Following a string of Komedija Theatre's foreign musical hits (such as Hair, Jesus Christ Superstar and Chicago), Ruža na asfaltu was, at the time of its opening, the first original Croatian musical in more than a decade to be performed at the theatre.

==Synopsis==
In the suburbs of a big city, while Trenk is lamenting the fact that his girlfriend has left him for another woman, his friend Tvrtko meets Ružica and falls madly in love with her. Ružica seems to feel the same way; however, she is only in the city for a short while to visit her cousin Krešo and must soon go back to the country. There, she is set to enter into an arranged marriage to a man she doesn't love. When Ružica returns to the country, Tvrtko and his friends go after her, determined to bring her back with them. Once there, they soon begin to realize that the traditionalist world of Ružica's village might be more difficult to leave than they had expected.

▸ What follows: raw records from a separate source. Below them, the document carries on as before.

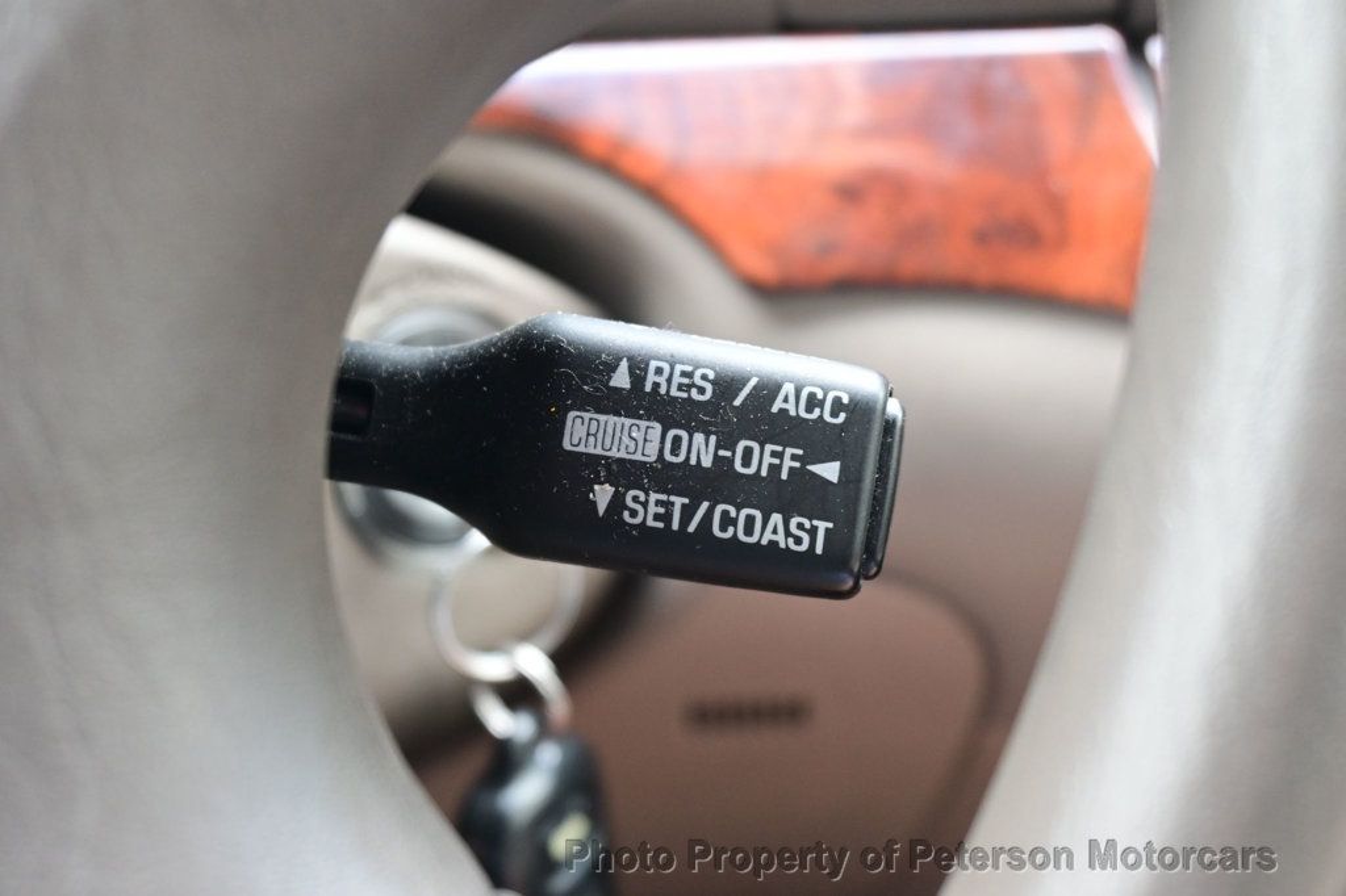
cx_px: 673
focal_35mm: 58
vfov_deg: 23.2
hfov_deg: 34.2
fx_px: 2186
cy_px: 448
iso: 1100
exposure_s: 1/60
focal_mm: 39
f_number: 5.6
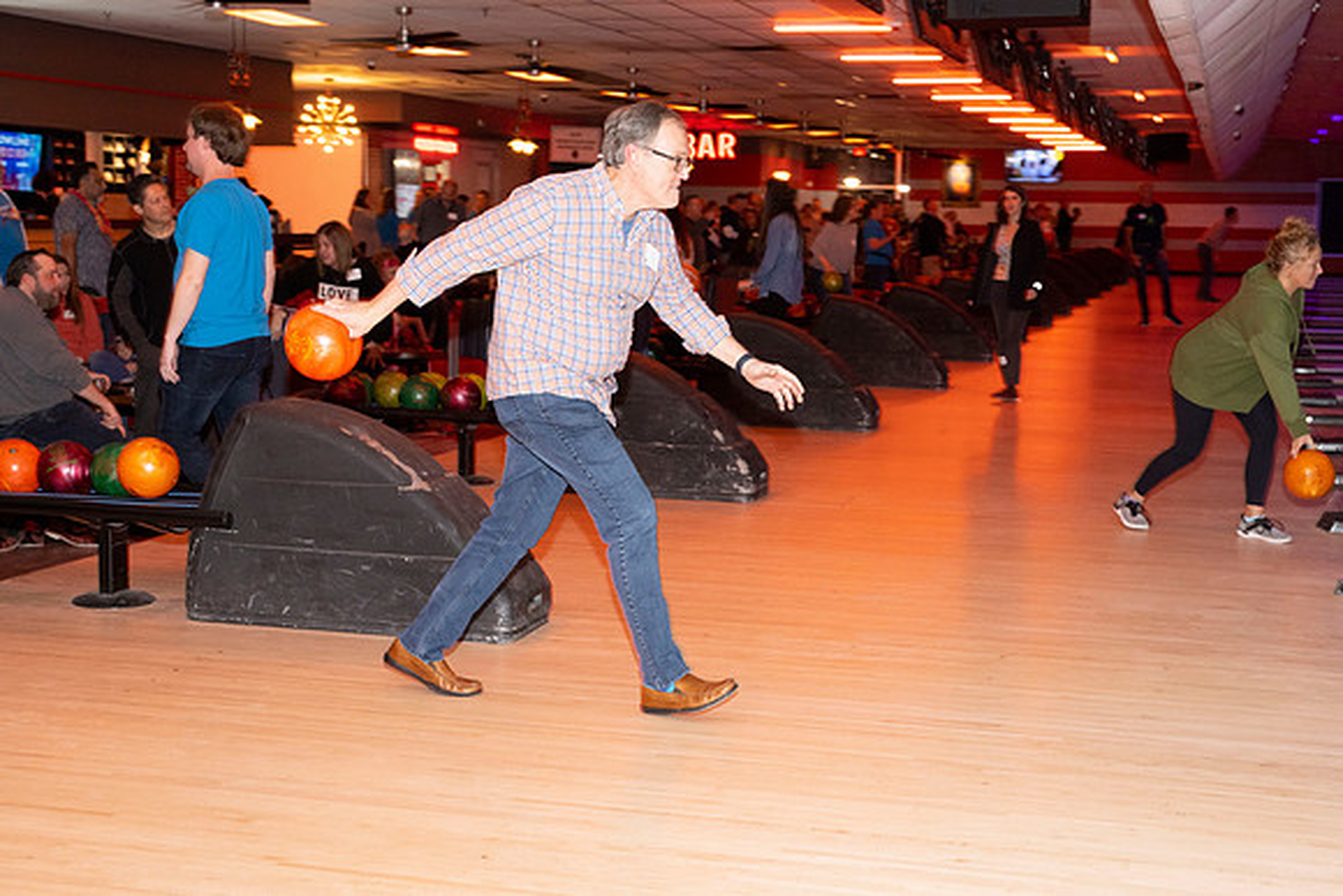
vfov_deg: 26.5
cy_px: 448
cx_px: 672
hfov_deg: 38.9
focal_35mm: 51
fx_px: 1903
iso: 2000
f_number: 5.6
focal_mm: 51
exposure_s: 1/100
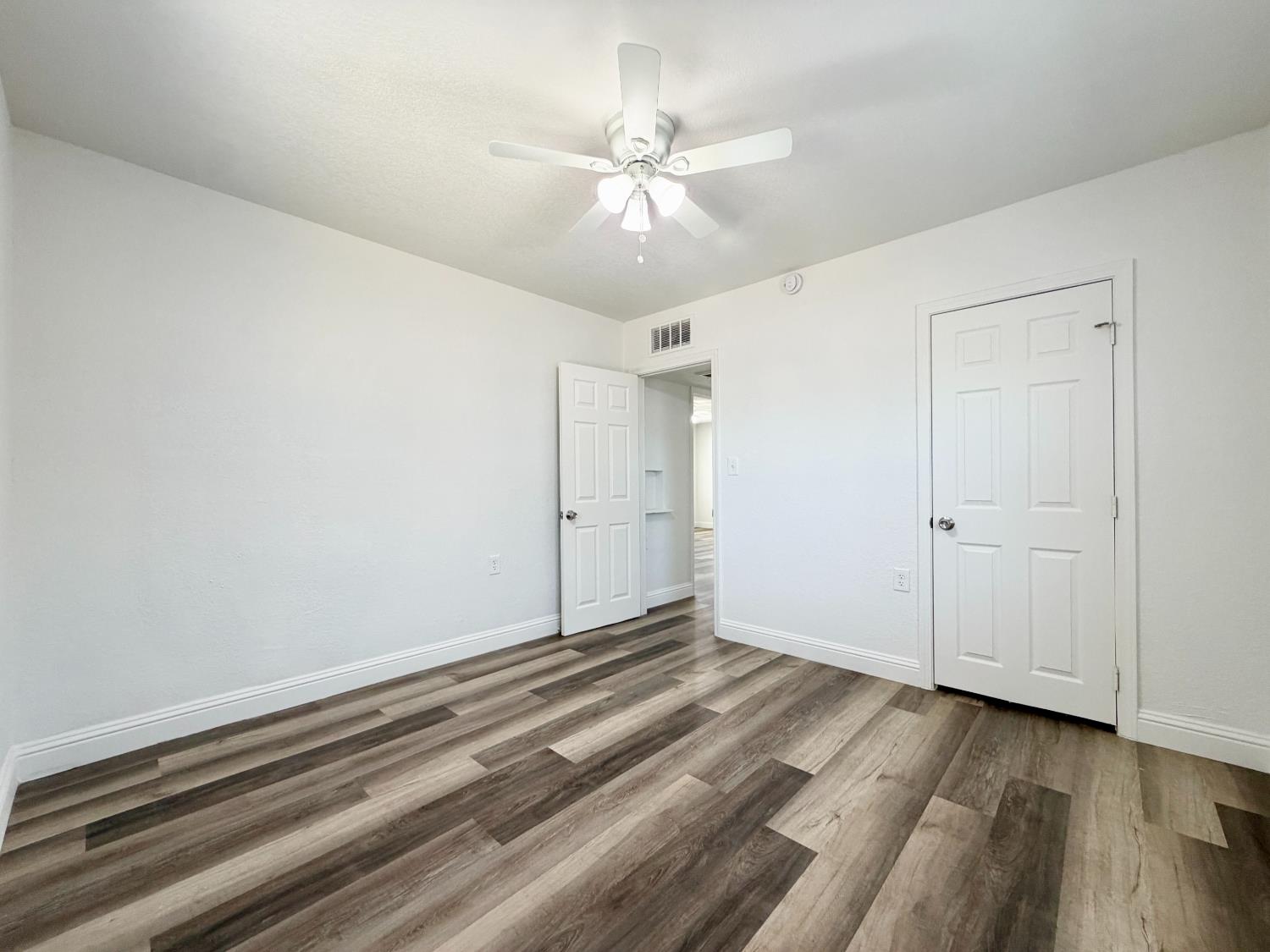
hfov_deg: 102.1
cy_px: 476
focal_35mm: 14
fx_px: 514
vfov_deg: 85.7
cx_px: 635
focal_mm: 2.22
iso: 200
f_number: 2.2
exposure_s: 1/120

==Characters and original cast==

- Trenk (Ervin Baučić / Vladimir Tintor)
  Boy from the suburbs whose girlfriend has just left him for another woman
- Tvrtko (Dražen Bratulić / Branko Glad)
  Boy from the suburbs, falls in love with Ružica
- Dora (Vlatka Burić / Lana Blaće)
  Trenk's ex-girlfriend, left him for Meri
- Meri (Željka Veverec / Tina Rupčić)
  Dora's girlfriend
- Krešo (Ivica Pucar / Boris Barberić)
  Ružica's cousin, hails from the country but has made a life for himself in the city
- Sponzoruša (Jelena Burić)
  Krešo's gold-digging girlfriend

- Ružica (Mila Elegović / Danijela Pintarić)
  Country girl, wants to escape to the city
- Euzebije (Adam Končić / Boris Barberić)
  Ružica's fiancé
- Stipe (Adalbert Turner Juci)
  Ružica's father
- Vrač Lovro (Goran Malus)
  Traditionalist leader of the village community
- Beatrice (Dražen Čuček)
  "The loveliest flower of the rural county"

==Song list==

- Act I
- Overture ^{*}
- "San ljetne noći (Instrumental)"
- "Savršeni svijet" — Trenk, Tvrtko and Company
- "Nek' je zora budi" — Dora, Meri, Trenk, Tvrtko and Company
- "Ej, da možeš moja biti" — Tvrtko, Krešo and Company
- "San ljetne noći" — Tvtko and Trenk ^{*}
- "Svake duge zime" — Ružica and Ptica
- "Još uvijek čekam te" — Tvrtko, Ružica and Trenk ^{*}
- "Već se budi dan" — Company
- "Zato pusti ga" — Meri, Dora and Company
- "Srce moje za tobom gine" — Tvrtko and Trenk
- "Vještica i raspikuća" — Trenk and Company ^{*}
- "Odlazim" — Tvrtko and Company ^{*}
- "Bit ćeš tu" — Company

- Act II
- "Sjedim tu k'o nekad pokraj rijeke" — Company
- "Oj ti luče, poriluče" — Vrač Lovro, Stipe and Company
- "Kad si kraj mene ti" — Ružica and Tvrtko
- "Beatrice" — Beatrice and Company
- "Uha bez sluha" — Ružica
- "I nikad više" — Euzebije, Tvrtko and Company ^{*}
- "Zajdi, zajdi" — Tvrtko, Ružica and Company
- "Isto sunce za sve nas" — Company ^{*}

^{*} Songs omitted from the abridged Bundek version.

==Production history==

===Original production===
The original production of the show, directed by Marko Juraga, choreographed by Igor Barberić and musically directed by Krešimir Batinić, opened at Zagreb's Komedija Theatre on October 27, 2007. The musical received mixed reviews: Vjesnik called it "dynamic and alive", while Zarez commended the passion of everyone involved, criticized the lack of quality in the actors' performances, but ultimately declared the musical "hilariously amusing because of being bad".

Although Vjesnik described the opening night audience response as "enthusiastic", the lack of audience interest caused the musical to play its final performance on April 14, 2008.

===Abridged Bundek production===
Ruža na asfaltu was performed once more on June 28, 2008, as a part of Komedija Theatre's free concert series given at Zagreb's Bundek Lake. Originally planned as a two-evening event, one performance was ultimately canceled because of bad weather.

A shortened version of the show was performed at this venue, with most of the dialogue and several songs cut.